I addition to the normal brutal tactics of smashing anyone who go in his way (which some might argue were a legitimate means to an end), Stalin took a special delight in confusing those close to him by sending his favourites off for torture, or by holding grand funerals for people whose murder he himself had arranged. He commissioned a sycophantic biography and then had its author murdered. Many of his top murderers and torturers ended up on the receiving end of the treatment they had meted out. This way, nobody knew where they stood. The book makes it clear that Stalin's aim was absolute power for himself, not any kind of communist dream. The peasants were not producing enough food for the cities, so the answer was to torture and starve the peasants.
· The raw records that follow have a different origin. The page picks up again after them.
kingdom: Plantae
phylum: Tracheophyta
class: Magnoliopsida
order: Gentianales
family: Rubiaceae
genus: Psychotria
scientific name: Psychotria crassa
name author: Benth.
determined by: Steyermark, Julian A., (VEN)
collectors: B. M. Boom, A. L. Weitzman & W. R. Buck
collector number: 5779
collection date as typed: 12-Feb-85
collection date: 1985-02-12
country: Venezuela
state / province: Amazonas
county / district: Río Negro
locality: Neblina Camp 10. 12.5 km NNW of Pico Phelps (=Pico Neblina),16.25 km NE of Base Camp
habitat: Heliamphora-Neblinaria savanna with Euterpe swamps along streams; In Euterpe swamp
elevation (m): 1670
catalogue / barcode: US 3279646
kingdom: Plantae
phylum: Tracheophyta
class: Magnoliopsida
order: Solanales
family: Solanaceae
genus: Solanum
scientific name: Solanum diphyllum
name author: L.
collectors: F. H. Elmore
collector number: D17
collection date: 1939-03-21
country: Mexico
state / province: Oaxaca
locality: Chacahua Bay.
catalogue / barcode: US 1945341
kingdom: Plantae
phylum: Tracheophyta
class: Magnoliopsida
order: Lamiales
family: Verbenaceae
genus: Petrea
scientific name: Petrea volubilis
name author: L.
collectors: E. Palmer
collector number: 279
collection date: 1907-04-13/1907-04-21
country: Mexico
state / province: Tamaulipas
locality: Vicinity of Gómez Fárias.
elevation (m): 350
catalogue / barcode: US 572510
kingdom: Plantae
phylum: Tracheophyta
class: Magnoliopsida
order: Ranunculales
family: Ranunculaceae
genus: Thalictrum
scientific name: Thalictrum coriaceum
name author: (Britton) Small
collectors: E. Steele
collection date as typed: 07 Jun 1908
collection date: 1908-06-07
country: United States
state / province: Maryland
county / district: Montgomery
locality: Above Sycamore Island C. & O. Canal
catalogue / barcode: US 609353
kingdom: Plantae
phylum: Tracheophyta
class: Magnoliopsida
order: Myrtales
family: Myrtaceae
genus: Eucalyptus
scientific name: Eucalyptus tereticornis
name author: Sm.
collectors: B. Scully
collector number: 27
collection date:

They still did not produce enough, so the answer was more of the same. Entire nations were sent into slave camps or internal exile (often without even a change of clothing) with no apparent purpose other than to terrify everyone. Even the president of the USSR had to stand by while his wife was tortured and imprisoned. People arrested more or less at random were tortured for months until they "betrayed" the names of totally innocent friends, who would be imprisoned and tortured in their turn. Thus the farms, universities, military etc. lost millions of people, to no apparent end except Stalin's power.

Aside from the relentless horror of Stalin's regime, which gets a lot less popular attention than Hitler's very different brutality, Rayfield does us a favour with staggering amounts of detail.